La forza della radice, più che il rigore della desinenza, e la declinazione subliminale di un tema: attraverso i vari aspetti che la quotidianità dell’esistere si preoccupa, di volta in volta, di assumere o di coinvolgere nelle emozioni provate e rivissute in ciascun personaggio immaginato.
L’Amore di “Onde di follia” (Besa), l’Anello de “L’anello inutile” (Besa), L’Attesa de “La cura dell’attesa” (Lupo) e l’Assenza in “Dimmi a che serve restare” (Il Grillo), l’ultimo lavoro della scrittrice salentina appena edito e distribuito in libreria, sono tutte testimonianze tipiche dell’essere donna e manifestazioni coraggiose di affrontare le prove impervie che la vita ci riserva, col coraggio e la tenacia sfoderati in maniera decisa, per difendere con piglio meridiano e spirito femminile quanto di più caro ci possa stare vicino.
Un percorso che è gioco di sponda negli sguardi a pilastri della letteratura italiana, come Dante, Petrarca, Leopardi ed ora Foscolo, che in quest’ultimo lavoro - insieme agli altri - trova una sorta di sintesi nell’adagio con forza di Salvatore Quasimodo: “Sono ancora qui, / il sole gira alle spalle / come un falco / e la terra ripete / la mia voce nella tua”.
Un canto che continua a salire dal Salento, questa volta - più che altre - sulle note e nei versi dei Negramaro, che restano la vera colonna sonora di un romanzo: dove il silenzio forzato di un’assenza diventa armonia di ricordi, emozioni, sensazioni, nostalgie, gelosie, orgoglio, rassegnazione e riscatto, per un vero e proprio concerto da camera - a più voci - per la vita.
Un figlio che idealizza l’assenza. Un padre che preferisce insegnare il coraggio, più che la prudenza. Il padre d’un padre di un figlio che riesce a vedere il colore delle nuvole e quello delle lacrime. Una moglie incapace di reagire al dolore, fino a quando il balsamo del tempo non riuscirà a scioglierlo in un sorriso liberatorio. La compagna di una vita, che nasconde le lacrime sott’acqua, ma resta la “bitta” a cui ancorare le fragilità altrui.
Personaggi, sentimenti e situazioni che, nello sciabordio di una narrazione di estate in estate, rinnovano l’esercizio in altalena di ogni scrittore: raccontare raccontandosi o, viceversa, raccontarsi raccontando. Per raccogliere la sfida e non restare eccellenza “imbrigliata” negli 88 toni di una tastiera, ma di usare le potenzialità di questo “doppio infinito” come ali, per volare nell’assoluto senza tempo e senza spazio della libertà senza confini.

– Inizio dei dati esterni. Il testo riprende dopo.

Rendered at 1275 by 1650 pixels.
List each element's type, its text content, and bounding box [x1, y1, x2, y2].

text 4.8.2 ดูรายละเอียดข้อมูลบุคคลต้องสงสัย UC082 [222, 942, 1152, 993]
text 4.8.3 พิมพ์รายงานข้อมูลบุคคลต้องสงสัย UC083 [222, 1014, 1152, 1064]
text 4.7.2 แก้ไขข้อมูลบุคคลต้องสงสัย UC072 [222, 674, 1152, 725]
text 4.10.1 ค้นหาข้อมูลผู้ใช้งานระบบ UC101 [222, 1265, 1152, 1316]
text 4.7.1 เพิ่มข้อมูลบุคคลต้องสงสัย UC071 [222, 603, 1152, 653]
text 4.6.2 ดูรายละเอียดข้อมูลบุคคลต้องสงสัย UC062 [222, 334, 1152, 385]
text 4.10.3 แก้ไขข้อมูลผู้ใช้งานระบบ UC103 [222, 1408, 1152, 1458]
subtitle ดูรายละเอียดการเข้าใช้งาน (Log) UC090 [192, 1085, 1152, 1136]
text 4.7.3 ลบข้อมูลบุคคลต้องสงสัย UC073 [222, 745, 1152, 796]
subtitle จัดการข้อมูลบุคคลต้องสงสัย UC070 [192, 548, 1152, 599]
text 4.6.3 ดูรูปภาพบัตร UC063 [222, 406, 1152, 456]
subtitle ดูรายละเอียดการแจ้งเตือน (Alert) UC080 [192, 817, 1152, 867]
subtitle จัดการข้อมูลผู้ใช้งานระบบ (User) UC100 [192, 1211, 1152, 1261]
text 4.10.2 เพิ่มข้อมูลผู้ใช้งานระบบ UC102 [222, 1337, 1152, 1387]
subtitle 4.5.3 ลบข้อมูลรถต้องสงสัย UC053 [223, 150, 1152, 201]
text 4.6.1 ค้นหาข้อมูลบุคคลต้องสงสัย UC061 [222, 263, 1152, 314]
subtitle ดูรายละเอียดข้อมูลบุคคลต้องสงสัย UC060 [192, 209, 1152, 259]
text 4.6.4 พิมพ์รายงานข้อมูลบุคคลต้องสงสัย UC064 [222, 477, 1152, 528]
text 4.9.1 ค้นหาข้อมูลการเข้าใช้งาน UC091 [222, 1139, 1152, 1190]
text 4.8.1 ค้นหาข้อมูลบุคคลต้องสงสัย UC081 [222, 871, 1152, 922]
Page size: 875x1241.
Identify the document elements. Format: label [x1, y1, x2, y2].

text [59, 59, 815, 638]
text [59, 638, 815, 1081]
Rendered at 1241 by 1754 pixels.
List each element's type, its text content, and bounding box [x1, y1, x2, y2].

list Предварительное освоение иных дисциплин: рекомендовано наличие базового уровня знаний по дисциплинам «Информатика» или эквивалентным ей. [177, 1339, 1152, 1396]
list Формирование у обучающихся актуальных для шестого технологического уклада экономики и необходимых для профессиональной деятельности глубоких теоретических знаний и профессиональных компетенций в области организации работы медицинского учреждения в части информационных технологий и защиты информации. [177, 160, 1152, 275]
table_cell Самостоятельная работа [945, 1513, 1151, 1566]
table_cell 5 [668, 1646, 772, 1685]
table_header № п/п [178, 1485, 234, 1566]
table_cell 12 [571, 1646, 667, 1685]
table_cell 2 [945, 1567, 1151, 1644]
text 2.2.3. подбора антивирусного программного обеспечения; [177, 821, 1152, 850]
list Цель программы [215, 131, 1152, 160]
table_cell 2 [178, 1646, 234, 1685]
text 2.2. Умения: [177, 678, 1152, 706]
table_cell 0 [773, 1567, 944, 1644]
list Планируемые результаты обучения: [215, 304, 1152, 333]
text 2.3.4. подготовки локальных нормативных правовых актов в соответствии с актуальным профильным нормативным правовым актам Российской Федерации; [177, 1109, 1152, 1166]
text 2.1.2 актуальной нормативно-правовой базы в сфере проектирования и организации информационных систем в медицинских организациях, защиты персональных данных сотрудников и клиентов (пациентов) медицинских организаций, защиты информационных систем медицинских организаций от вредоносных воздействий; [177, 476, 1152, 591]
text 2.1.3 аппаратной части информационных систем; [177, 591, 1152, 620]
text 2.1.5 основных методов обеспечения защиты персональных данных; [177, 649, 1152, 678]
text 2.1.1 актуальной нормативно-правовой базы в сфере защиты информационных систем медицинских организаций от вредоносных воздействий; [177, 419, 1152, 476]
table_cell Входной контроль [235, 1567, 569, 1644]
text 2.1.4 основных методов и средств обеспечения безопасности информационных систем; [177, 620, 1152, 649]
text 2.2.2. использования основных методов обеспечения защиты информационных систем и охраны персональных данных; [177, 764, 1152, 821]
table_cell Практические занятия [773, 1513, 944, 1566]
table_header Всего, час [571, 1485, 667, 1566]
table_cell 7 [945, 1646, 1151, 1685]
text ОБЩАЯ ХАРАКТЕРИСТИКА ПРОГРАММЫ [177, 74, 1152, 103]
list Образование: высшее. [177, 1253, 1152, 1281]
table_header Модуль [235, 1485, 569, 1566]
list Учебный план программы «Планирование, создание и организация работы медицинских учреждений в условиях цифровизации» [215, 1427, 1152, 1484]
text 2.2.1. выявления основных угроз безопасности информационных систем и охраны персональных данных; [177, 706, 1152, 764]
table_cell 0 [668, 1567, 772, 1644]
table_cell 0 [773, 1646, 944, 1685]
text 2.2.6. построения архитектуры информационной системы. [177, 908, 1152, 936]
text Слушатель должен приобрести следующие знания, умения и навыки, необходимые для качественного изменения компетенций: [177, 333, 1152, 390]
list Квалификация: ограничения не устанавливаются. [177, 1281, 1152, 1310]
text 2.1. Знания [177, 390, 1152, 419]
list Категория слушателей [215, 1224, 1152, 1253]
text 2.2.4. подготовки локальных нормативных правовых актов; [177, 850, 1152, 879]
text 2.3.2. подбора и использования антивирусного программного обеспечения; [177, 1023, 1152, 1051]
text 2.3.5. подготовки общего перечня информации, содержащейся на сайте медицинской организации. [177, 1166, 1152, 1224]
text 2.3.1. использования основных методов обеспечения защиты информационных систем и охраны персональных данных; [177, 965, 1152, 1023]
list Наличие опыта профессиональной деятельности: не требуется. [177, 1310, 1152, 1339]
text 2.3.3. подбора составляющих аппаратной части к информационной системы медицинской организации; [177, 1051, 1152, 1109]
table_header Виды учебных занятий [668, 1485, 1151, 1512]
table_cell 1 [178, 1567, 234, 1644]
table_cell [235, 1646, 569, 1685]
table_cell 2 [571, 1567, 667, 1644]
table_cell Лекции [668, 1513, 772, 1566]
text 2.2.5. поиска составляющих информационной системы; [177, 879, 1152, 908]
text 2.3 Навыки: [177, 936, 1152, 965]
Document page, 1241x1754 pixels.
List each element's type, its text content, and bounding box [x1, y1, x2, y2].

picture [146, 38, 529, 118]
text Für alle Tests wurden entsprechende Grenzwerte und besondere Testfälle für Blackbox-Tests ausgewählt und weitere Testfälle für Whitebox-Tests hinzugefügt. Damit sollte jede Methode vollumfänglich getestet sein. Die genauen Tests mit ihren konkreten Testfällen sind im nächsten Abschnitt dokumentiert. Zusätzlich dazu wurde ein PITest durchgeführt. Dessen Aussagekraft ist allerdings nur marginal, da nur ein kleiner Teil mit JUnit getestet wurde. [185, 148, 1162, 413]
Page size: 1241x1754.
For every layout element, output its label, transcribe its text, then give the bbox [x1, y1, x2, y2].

“I libri sono uomini”, dice Tiziana - una dei protagonisti del romanzo di Maria Pia Romano - a cui Paolo aveva però ricordato, come aveva fatto anche a suo figlio Giovanni, che: “I libri sono dei piccoli viaggi”. Sarà anche per questo che, richiudendo il libro a fine lettura, ci si accorge che l’interrogativo - in realtà - si scioglie nell’imperativo, per esorcizzare la rassegnazione: “Dimmi a che serve restare”.